** ENTRIES SHOWN follows **
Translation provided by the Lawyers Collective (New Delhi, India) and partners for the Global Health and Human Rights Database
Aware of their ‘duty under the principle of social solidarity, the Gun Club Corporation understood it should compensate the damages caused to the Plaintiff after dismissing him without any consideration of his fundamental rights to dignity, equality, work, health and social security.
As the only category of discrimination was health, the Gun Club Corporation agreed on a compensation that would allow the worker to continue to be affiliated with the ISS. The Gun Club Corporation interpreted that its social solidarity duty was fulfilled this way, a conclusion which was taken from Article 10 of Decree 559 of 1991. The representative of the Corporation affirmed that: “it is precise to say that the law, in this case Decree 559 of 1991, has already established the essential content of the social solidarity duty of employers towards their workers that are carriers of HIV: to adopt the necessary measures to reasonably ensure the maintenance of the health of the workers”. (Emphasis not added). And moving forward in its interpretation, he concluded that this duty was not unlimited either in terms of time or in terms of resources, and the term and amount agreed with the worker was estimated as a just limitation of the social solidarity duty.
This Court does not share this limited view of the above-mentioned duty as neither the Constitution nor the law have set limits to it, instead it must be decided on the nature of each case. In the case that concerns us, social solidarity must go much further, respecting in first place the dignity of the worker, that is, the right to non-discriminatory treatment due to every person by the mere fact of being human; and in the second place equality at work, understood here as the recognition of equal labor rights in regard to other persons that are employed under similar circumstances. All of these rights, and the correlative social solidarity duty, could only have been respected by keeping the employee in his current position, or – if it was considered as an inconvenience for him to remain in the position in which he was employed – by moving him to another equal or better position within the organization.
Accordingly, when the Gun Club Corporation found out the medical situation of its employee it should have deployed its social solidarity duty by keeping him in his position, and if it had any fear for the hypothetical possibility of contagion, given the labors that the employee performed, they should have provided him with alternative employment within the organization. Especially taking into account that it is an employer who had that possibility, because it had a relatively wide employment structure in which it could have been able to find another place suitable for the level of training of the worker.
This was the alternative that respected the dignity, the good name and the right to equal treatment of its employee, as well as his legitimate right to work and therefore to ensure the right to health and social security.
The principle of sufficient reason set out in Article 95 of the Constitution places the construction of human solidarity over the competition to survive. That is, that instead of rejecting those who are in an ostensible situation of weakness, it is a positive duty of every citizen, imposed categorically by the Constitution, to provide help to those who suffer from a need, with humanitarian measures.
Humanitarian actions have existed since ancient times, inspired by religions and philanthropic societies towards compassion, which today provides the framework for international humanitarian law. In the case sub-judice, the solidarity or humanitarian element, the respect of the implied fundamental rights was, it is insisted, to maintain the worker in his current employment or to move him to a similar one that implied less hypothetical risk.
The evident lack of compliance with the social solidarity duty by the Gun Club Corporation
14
** End of ENTRIES SHOWN **
AIM OF THE TASK: Reproduce the lines from the one with "The evident lack" to the end of the data exactly, leaving out every earlier line.

SOLUTION TO THE PROBLEM:
The evident lack of compliance with the social solidarity duty by the Gun Club Corporation
14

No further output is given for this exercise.